### RECORDS FOR THIS EXERCISE
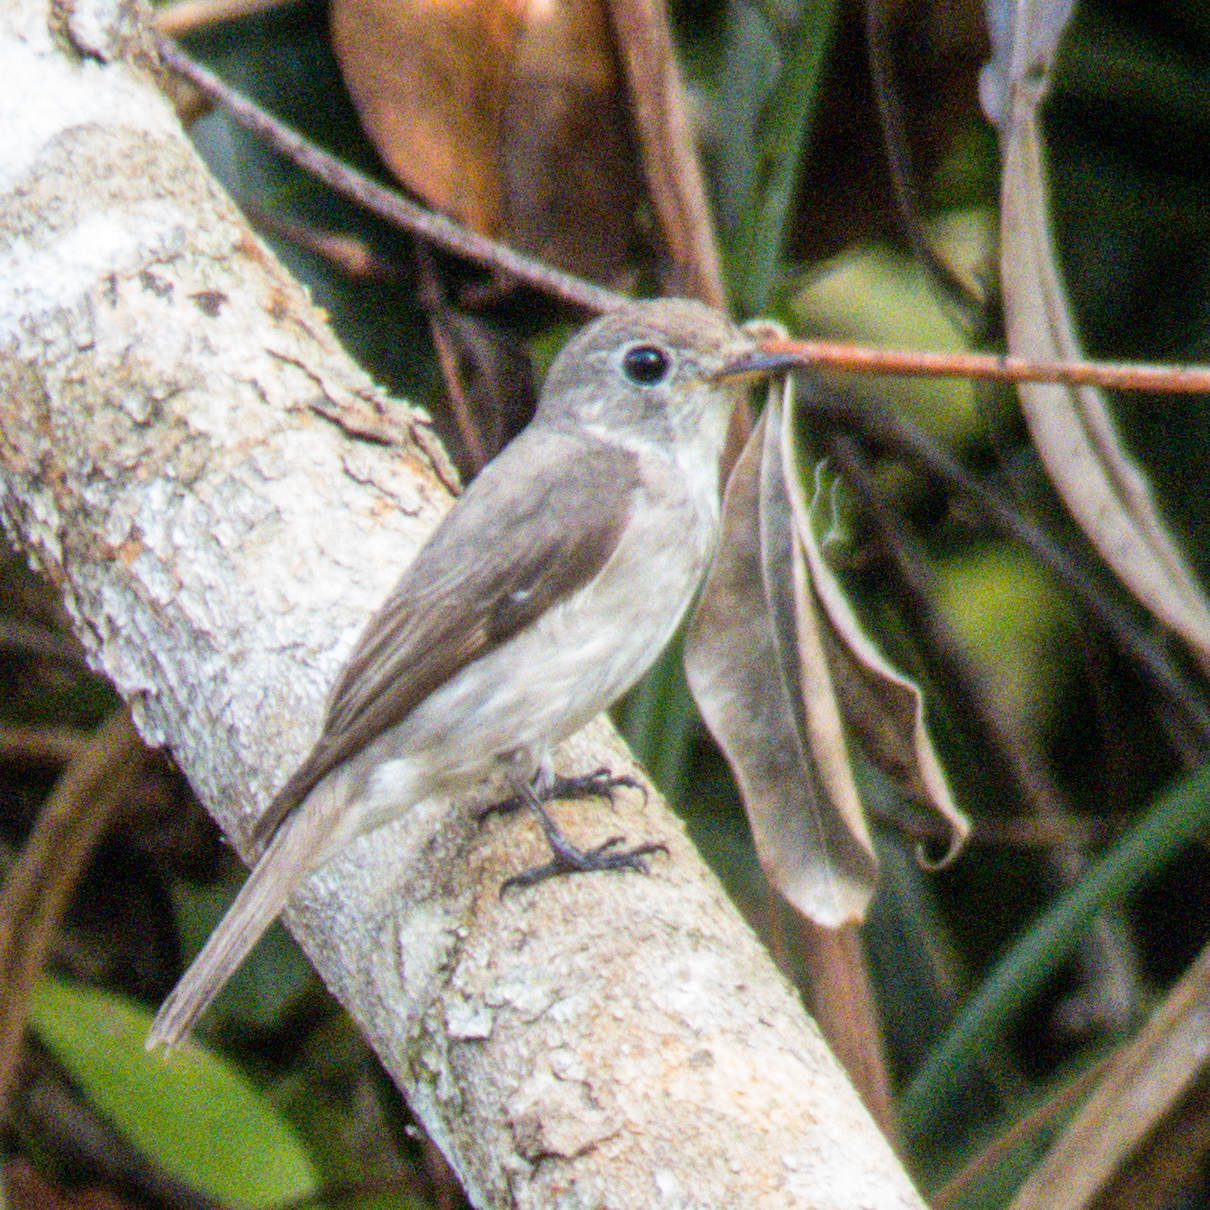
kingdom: Animalia
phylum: Chordata
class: Aves
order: Passeriformes
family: Muscicapidae
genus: Muscicapa
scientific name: Muscicapa latirostris
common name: Asian brown flycatcher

### TASK
Write out every line of text in the item above word for word, leaving out the picture.

### WRITTEN RESPONSE
kingdom: Animalia
phylum: Chordata
class: Aves
order: Passeriformes
family: Muscicapidae
genus: Muscicapa
scientific name: Muscicapa latirostris
common name: Asian brown flycatcher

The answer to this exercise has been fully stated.